■ **Work instructions**
Write the data below out in full, exactly as it stands.

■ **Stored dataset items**
☆ ☆ ☆
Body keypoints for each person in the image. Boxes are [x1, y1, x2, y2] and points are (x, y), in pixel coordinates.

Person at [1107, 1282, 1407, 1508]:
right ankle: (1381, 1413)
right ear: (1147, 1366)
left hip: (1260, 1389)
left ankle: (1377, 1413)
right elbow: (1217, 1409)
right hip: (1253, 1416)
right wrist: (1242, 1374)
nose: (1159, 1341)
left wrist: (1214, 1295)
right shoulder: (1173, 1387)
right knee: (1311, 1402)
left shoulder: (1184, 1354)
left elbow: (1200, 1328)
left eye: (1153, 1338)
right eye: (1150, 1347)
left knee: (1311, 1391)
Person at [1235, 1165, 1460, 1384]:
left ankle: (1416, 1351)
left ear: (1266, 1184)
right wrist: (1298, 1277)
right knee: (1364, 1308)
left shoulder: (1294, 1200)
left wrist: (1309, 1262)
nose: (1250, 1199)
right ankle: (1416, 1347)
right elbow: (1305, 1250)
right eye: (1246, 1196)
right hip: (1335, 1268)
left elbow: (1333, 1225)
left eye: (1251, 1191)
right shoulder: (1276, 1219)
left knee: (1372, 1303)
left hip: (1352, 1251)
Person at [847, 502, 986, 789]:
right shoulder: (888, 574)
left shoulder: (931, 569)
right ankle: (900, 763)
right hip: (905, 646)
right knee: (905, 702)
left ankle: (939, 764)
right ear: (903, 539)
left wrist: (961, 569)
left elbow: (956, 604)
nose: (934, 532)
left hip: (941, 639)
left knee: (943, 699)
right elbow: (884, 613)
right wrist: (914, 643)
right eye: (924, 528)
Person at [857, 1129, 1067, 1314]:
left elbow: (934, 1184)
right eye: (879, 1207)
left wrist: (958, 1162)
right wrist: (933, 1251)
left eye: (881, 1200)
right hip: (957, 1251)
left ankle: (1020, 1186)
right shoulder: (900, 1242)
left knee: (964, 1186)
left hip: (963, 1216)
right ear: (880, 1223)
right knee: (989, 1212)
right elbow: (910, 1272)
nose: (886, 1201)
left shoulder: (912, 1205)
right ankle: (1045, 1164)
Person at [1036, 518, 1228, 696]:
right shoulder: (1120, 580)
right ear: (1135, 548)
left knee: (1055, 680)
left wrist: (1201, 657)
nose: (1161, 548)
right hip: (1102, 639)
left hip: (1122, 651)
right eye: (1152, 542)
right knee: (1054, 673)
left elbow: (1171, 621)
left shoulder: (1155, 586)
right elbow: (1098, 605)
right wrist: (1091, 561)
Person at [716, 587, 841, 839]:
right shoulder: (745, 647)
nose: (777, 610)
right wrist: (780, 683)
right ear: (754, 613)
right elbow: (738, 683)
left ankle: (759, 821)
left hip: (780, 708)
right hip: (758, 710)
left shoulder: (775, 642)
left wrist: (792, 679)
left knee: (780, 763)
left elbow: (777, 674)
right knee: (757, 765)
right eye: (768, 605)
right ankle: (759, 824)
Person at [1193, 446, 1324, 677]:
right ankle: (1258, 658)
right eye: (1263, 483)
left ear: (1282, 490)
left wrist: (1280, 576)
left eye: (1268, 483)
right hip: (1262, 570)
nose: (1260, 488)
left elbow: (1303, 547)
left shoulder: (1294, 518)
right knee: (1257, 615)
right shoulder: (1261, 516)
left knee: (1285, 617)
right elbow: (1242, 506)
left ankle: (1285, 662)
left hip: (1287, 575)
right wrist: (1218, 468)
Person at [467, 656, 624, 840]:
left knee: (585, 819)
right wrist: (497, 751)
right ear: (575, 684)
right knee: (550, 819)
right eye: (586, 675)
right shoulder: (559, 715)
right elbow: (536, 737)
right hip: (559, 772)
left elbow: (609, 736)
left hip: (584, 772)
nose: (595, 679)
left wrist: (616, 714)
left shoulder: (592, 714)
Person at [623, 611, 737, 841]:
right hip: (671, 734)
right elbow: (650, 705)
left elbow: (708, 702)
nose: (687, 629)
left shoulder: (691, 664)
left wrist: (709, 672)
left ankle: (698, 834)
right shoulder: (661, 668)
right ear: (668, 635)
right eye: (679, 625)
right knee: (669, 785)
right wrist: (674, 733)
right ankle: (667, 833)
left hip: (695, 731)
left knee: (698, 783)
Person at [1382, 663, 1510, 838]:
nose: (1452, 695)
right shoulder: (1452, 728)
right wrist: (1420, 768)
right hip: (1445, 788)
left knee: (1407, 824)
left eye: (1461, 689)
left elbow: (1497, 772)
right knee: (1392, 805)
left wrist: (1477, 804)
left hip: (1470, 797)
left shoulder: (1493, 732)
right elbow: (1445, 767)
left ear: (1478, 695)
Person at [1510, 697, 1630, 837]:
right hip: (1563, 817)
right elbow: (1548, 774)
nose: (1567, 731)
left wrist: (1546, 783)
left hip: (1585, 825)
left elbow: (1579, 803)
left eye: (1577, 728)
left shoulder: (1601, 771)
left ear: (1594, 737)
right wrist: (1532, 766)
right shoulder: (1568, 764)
☆ ☆ ☆
■ **Final answer**
Body keypoints for each person in the image. Boxes are [x1, y1, x2, y2] and points are (x, y), in pixel coordinates.

Person at [1107, 1282, 1407, 1508]:
right ankle: (1381, 1413)
right ear: (1147, 1366)
left hip: (1260, 1389)
left ankle: (1377, 1413)
right elbow: (1217, 1409)
right hip: (1253, 1416)
right wrist: (1242, 1374)
nose: (1159, 1341)
left wrist: (1214, 1295)
right shoulder: (1173, 1387)
right knee: (1311, 1402)
left shoulder: (1184, 1354)
left elbow: (1200, 1328)
left eye: (1153, 1338)
right eye: (1150, 1347)
left knee: (1311, 1391)
Person at [1235, 1165, 1460, 1384]:
left ankle: (1416, 1351)
left ear: (1266, 1184)
right wrist: (1298, 1277)
right knee: (1364, 1308)
left shoulder: (1294, 1200)
left wrist: (1309, 1262)
nose: (1250, 1199)
right ankle: (1416, 1347)
right elbow: (1305, 1250)
right eye: (1246, 1196)
right hip: (1335, 1268)
left elbow: (1333, 1225)
left eye: (1251, 1191)
right shoulder: (1276, 1219)
left knee: (1372, 1303)
left hip: (1352, 1251)
Person at [847, 502, 986, 789]:
right shoulder: (888, 574)
left shoulder: (931, 569)
right ankle: (900, 763)
right hip: (905, 646)
right knee: (905, 702)
left ankle: (939, 764)
right ear: (903, 539)
left wrist: (961, 569)
left elbow: (956, 604)
nose: (934, 532)
left hip: (941, 639)
left knee: (943, 699)
right elbow: (884, 613)
right wrist: (914, 643)
right eye: (924, 528)
Person at [857, 1129, 1067, 1314]:
left elbow: (934, 1184)
right eye: (879, 1207)
left wrist: (958, 1162)
right wrist: (933, 1251)
left eye: (881, 1200)
right hip: (957, 1251)
left ankle: (1020, 1186)
right shoulder: (900, 1242)
left knee: (964, 1186)
left hip: (963, 1216)
right ear: (880, 1223)
right knee: (989, 1212)
right elbow: (910, 1272)
nose: (886, 1201)
left shoulder: (912, 1205)
right ankle: (1045, 1164)
Person at [1036, 518, 1228, 696]:
right shoulder: (1120, 580)
right ear: (1135, 548)
left knee: (1055, 680)
left wrist: (1201, 657)
nose: (1161, 548)
right hip: (1102, 639)
left hip: (1122, 651)
right eye: (1152, 542)
right knee: (1054, 673)
left elbow: (1171, 621)
left shoulder: (1155, 586)
right elbow: (1098, 605)
right wrist: (1091, 561)
Person at [716, 587, 841, 839]:
right shoulder: (745, 647)
nose: (777, 610)
right wrist: (780, 683)
right ear: (754, 613)
right elbow: (738, 683)
left ankle: (759, 821)
left hip: (780, 708)
right hip: (758, 710)
left shoulder: (775, 642)
left wrist: (792, 679)
left knee: (780, 763)
left elbow: (777, 674)
right knee: (757, 765)
right eye: (768, 605)
right ankle: (759, 824)
Person at [1193, 446, 1324, 677]:
right ankle: (1258, 658)
right eye: (1263, 483)
left ear: (1282, 490)
left wrist: (1280, 576)
left eye: (1268, 483)
right hip: (1262, 570)
nose: (1260, 488)
left elbow: (1303, 547)
left shoulder: (1294, 518)
right knee: (1257, 615)
right shoulder: (1261, 516)
left knee: (1285, 617)
right elbow: (1242, 506)
left ankle: (1285, 662)
left hip: (1287, 575)
right wrist: (1218, 468)
Person at [467, 656, 624, 840]:
left knee: (585, 819)
right wrist: (497, 751)
right ear: (575, 684)
right knee: (550, 819)
right eye: (586, 675)
right shoulder: (559, 715)
right elbow: (536, 737)
right hip: (559, 772)
left elbow: (609, 736)
left hip: (584, 772)
nose: (595, 679)
left wrist: (616, 714)
left shoulder: (592, 714)
Person at [623, 611, 737, 841]:
right hip: (671, 734)
right elbow: (650, 705)
left elbow: (708, 702)
nose: (687, 629)
left shoulder: (691, 664)
left wrist: (709, 672)
left ankle: (698, 834)
right shoulder: (661, 668)
right ear: (668, 635)
right eye: (679, 625)
right knee: (669, 785)
right wrist: (674, 733)
right ankle: (667, 833)
left hip: (695, 731)
left knee: (698, 783)
Person at [1382, 663, 1510, 838]:
nose: (1452, 695)
right shoulder: (1452, 728)
right wrist: (1420, 768)
right hip: (1445, 788)
left knee: (1407, 824)
left eye: (1461, 689)
left elbow: (1497, 772)
right knee: (1392, 805)
left wrist: (1477, 804)
left hip: (1470, 797)
left shoulder: (1493, 732)
right elbow: (1445, 767)
left ear: (1478, 695)
Person at [1510, 697, 1630, 837]:
right hip: (1563, 817)
right elbow: (1548, 774)
nose: (1567, 731)
left wrist: (1546, 783)
left hip: (1585, 825)
left elbow: (1579, 803)
left eye: (1577, 728)
left shoulder: (1601, 771)
left ear: (1594, 737)
right wrist: (1532, 766)
right shoulder: (1568, 764)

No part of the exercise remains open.